Senior foilsman Eric Mandelbaum played the key role in Harvard's win. Mandelbaum fenced superbly, beating last year's ECAC foil champion Mark Smith 5-3. Mandelbaum refused to be intimidated by his 6-ft., 2-in. opponent and took advantage as Smith fenced tentatively, failing to lunge with his usual quickness and authority.
Mandelbaum fenced intelligently, winning his second bout 5-2 with a tactically brilliant last tough. Ahead 4-2 with only 10 seconds left in the bout (there is a four minute time limit in each duel), Mandelbaum guessed correctly that his opponent Geoff Pingree would make a reckless attack to try and get back in the match.
As Pingree flung his blade forward at chest level Mandelbaum squatted down near to the ground and delicately poked the engineer in the stomach.
Mandelbaum fenced perfectly, winning all three of his bouts. He dueled his way to his third victory, 5-4, by coming back from two points down in the last minute.

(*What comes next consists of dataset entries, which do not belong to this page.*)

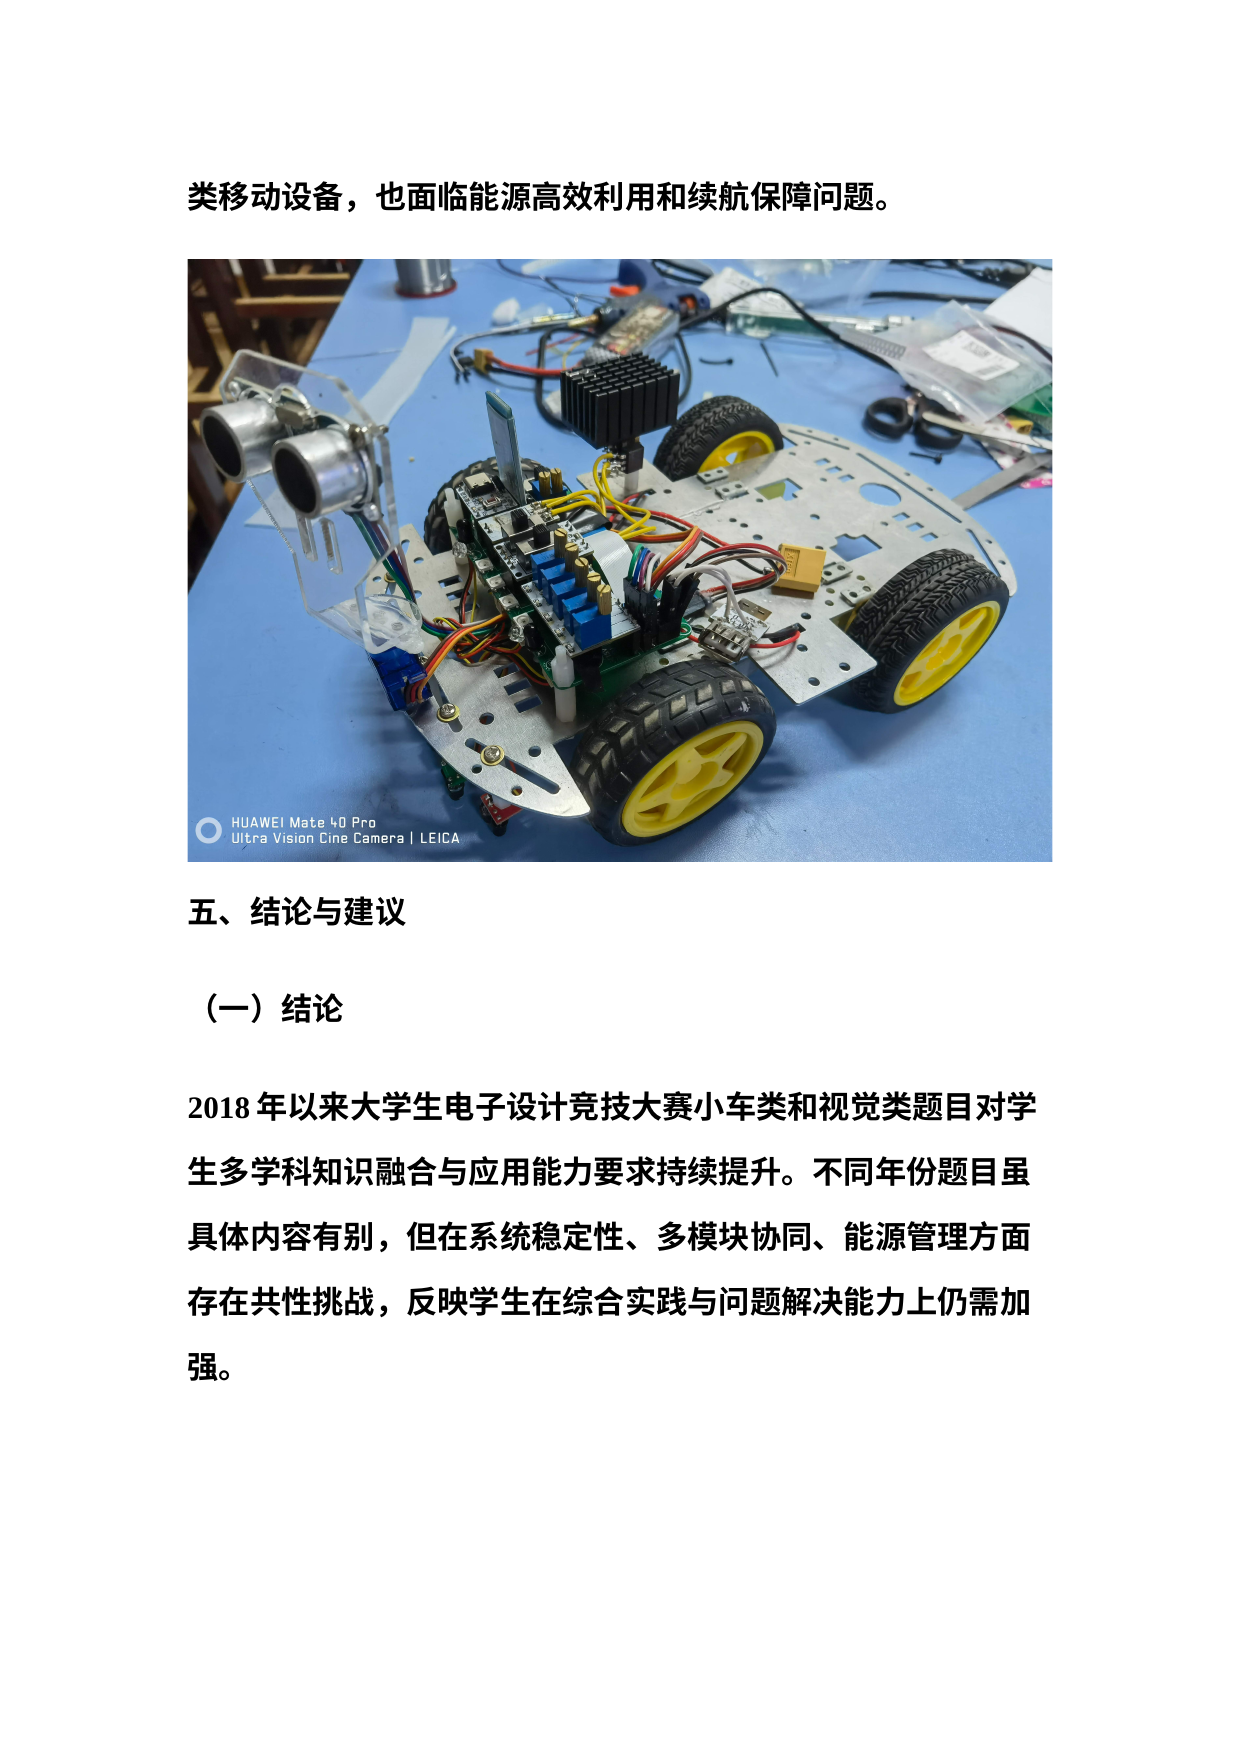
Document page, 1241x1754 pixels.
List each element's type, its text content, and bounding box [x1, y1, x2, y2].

text （一）结论 [187, 974, 1053, 1039]
text 五、结论与建议 [187, 877, 1053, 942]
text 2018年以来大学生电子设计竞技大赛小车类和视觉类题目对学生多学科知识融合与应用能力要求持续提升。不同年份题目虽具体内容有别，但在系统稳定性、多模块协同、能源管理方面存在共性挑战，反映学生在综合实践与问题解决能力上仍需加强。 [187, 1072, 1053, 1397]
picture [187, 259, 1053, 862]
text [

Lest the reader get the wrong impression, Mandelbaum was not the only Harvard fencer on the strip last night. Of the others, sophomore epeeman Robert Kaplan came through in the clutch defeating Criss Morkawa 5-0 to garner the match-clinching fourteenth bout for the Crimson.
Kaplan attacked mercilessly and beat the seemingly defenseless Morkawa in less than a minute.
Sabreman Robert Homer also deserves note as he swept to 5-2 victories in all three of his bouts.
Homer's fellow sabreman, captain John Chipman and foilsman Eugene Wastola also gathered winning records for Harvard, beating their opponents two out of three times.
After two matches this year the Harvard fencing team has conquered the British in the shape of the Sandhurst military academy, and now MIT.